Radford also implies Antonio's homosexuality. It comes first when the sad Antonio (Jeremy Irons) gazes out the window of his Venetian loft apartment. Down in the canal he sees Bassanio. He looks longingly wistful. Irons' Antonio may not know why he is sad, but he is nothing but. I don't think he cracks a smile at any point in the film. He is morose and alone. But it is his gaze, directed frequently toward Bassanio, that points to the subtext. Perhaps, one thinks wishing Irons would lighten up, he's gay.
Talking with friends who've seen other productions of Merchant of Venice recently, I find the gay Antonio seems to be both an accessible and typical interpretation.

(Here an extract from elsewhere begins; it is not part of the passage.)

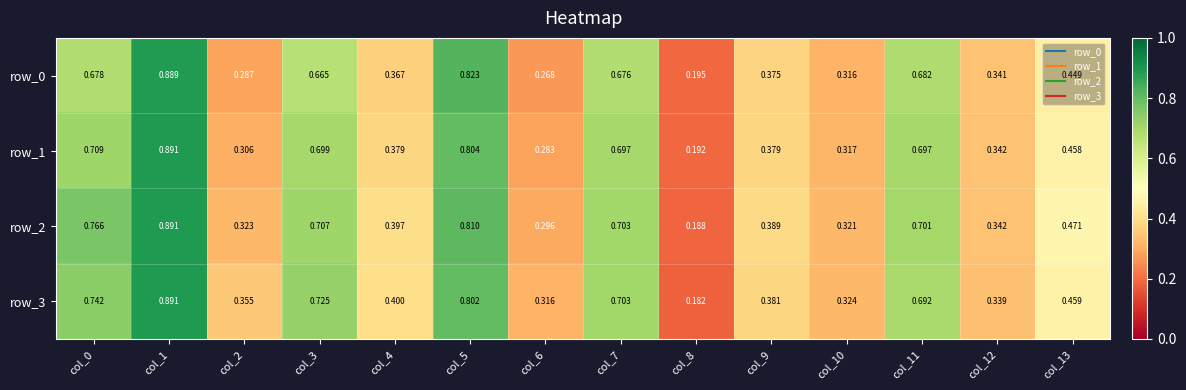

The row_3 series shows 0.7 at col_3. True or false?

True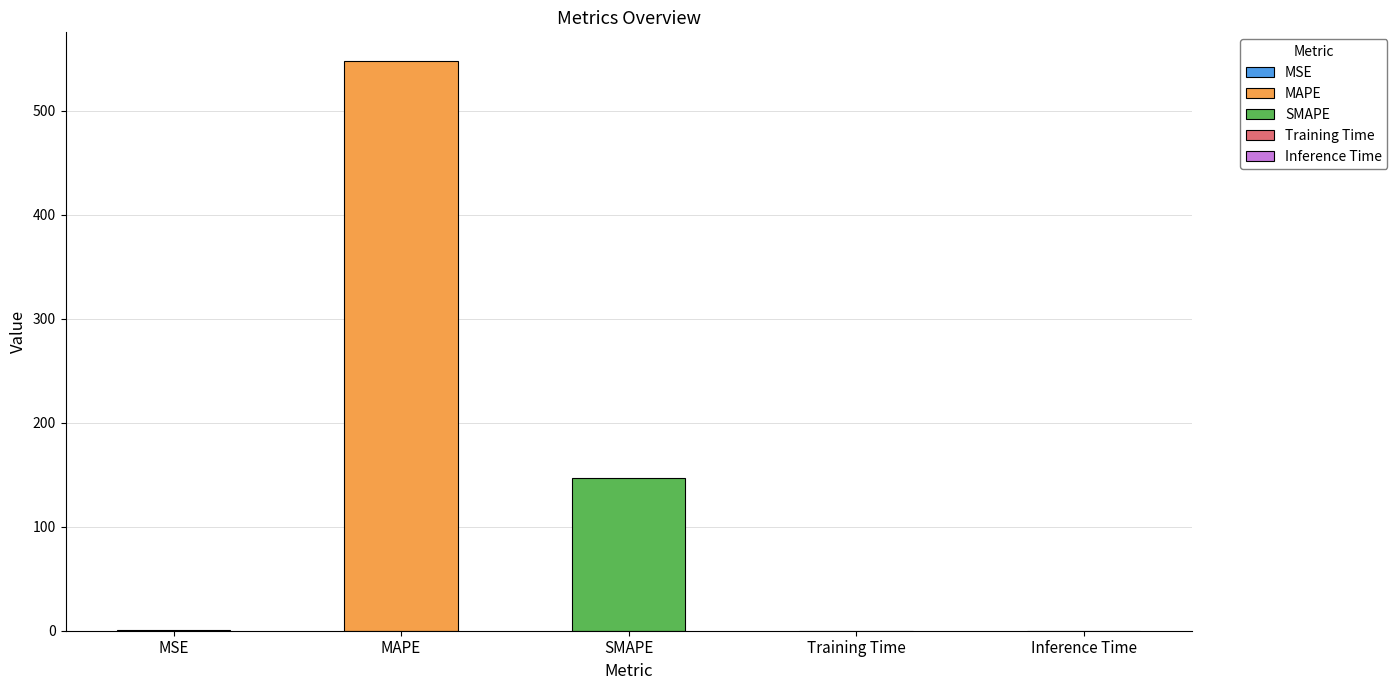

What is the value of the 2nd bar from the left?

548.1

That doesn't surprise me because that subtext fits neatly into each of Antonio's scenes that pertain to the romantic plot and doesn't get in the way at all of the economic plot. Yet I think this raises an interesting question: where does a gay Antonio get us, other than to explain his initial "sadness" and final aloneness? (Maybe that's enough.) Can it provide greater insight into his reasons for turning fatalistic and giving up on any expectation of mercy from Shylock? Can it inform some aspect of his intense dislike of Shylock? Does it explain, and this makes an assumption of Bassanio as well, Bassanio's quick demotion of Portia ("esteemed not above" Antonio's life) in the courtroom?

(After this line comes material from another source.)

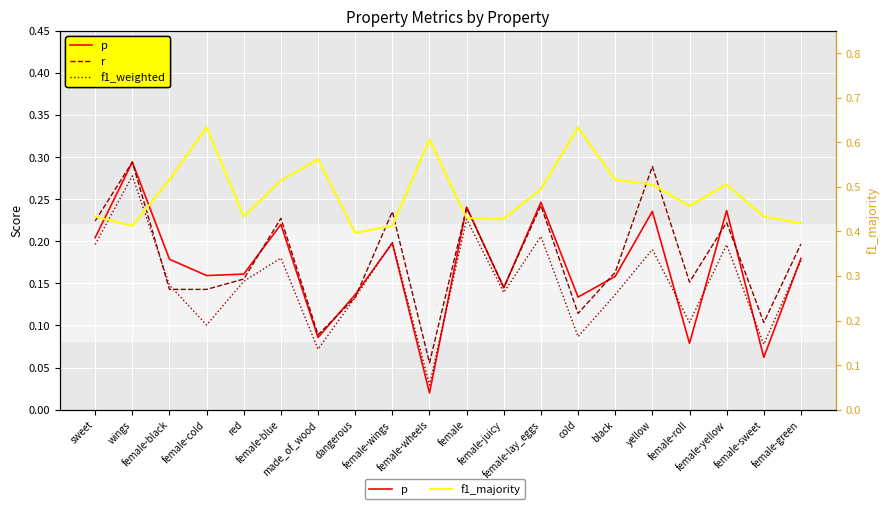

After their last crossing, which series has the higher values: f1_weighted or p?

p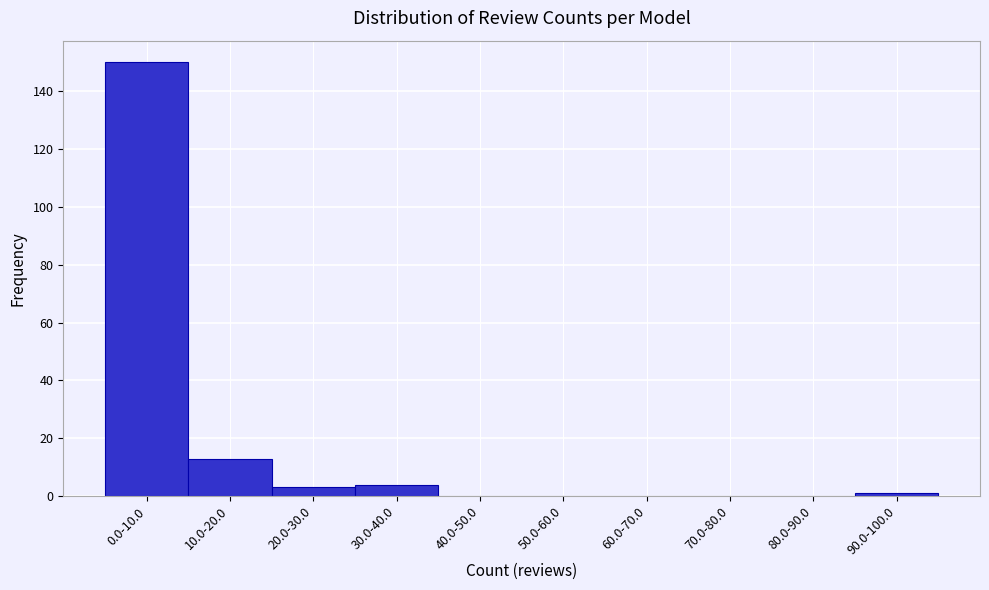

Reading left to right, extract all data points from this chart.

0.0-10.0=150	10.0-20.0=13	20.0-30.0=3	30.0-40.0=4	40.0-50.0=0	50.0-60.0=0	60.0-70.0=0	70.0-80.0=0	80.0-90.0=0	90.0-100.0=1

I'm not sure, but one area I think such a characterization is compelling is in establishing Christian hypocrisy. Both movies I mentioned above seek to avoid the anti-semitism of the play by balancing the nasty stuff folks like Gratiano, Salarino, and Solanio say about Shylock with frequent glimpses of their own villainous natures. Radford specifically makes it overt, depicting the Christians frequently cavorting with prostitutes (bare-breasted babes who turn up throughout the film). Nunn gives us a raven-haired Portia who might easily have been cast as Jessica, a rather delightful ambiguity that underscores the insanity of most racial prejudice. A gay Antonio enhances this "let he who is without sin…" approach to the play. Especially in the Nunn, where we know that Jews were not the only group to go into Hitler's concentration camps.

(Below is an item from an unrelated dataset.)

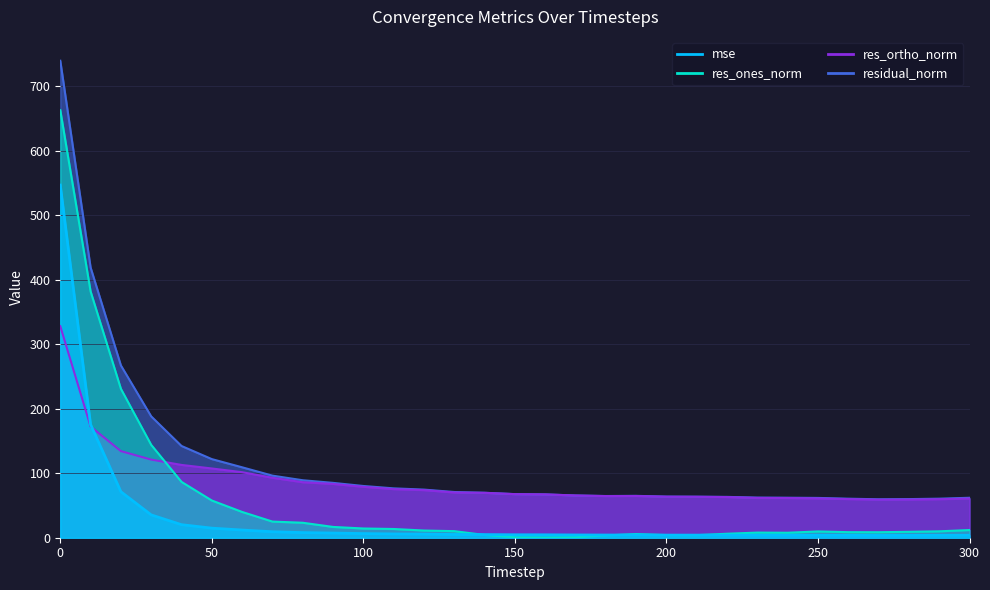

What is the sum of the residual_norm values at 60 and 260?

169.7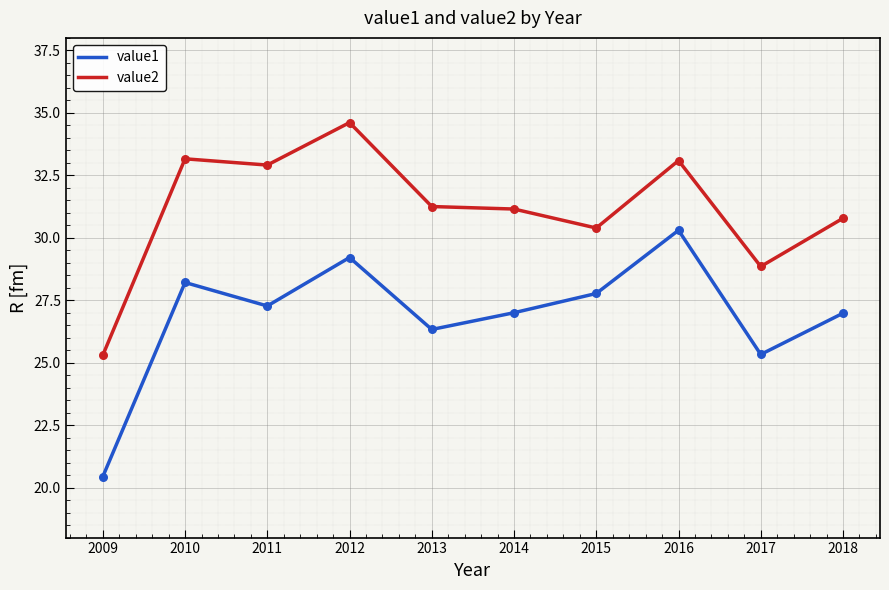

List the series in order of their overall mean, lowest first.

value1, value2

I went last week to see the Guthrie Theatre's production of Merchant of Venice, where Antonio was played by longtime Guthrie actor Richard Iglewski. I kept my eye on him throughout and didn't feel that he attempted to make homosexuality a part of his portrayal. Certainly, I thought, he offered nothing overt. After the play however a colleague, himself gay, complained that Iglewski had turned Antonio into a "tired old gay," an opinion shared by a friend of his in theater who had also seen the production. Perhaps that is where the role is now, in 2007. We no longer think of Antonio as the merchant of Venice. Now, that's Shylock. Instead, we assume Antonio's gayness even without clear indicators because it makes cultural sense for us, and fits neatly into Shakespeare's play, providing answers to those questions every ninth-grader offers: Why is Antonio sad? And why is Antonio alone at the end of the play?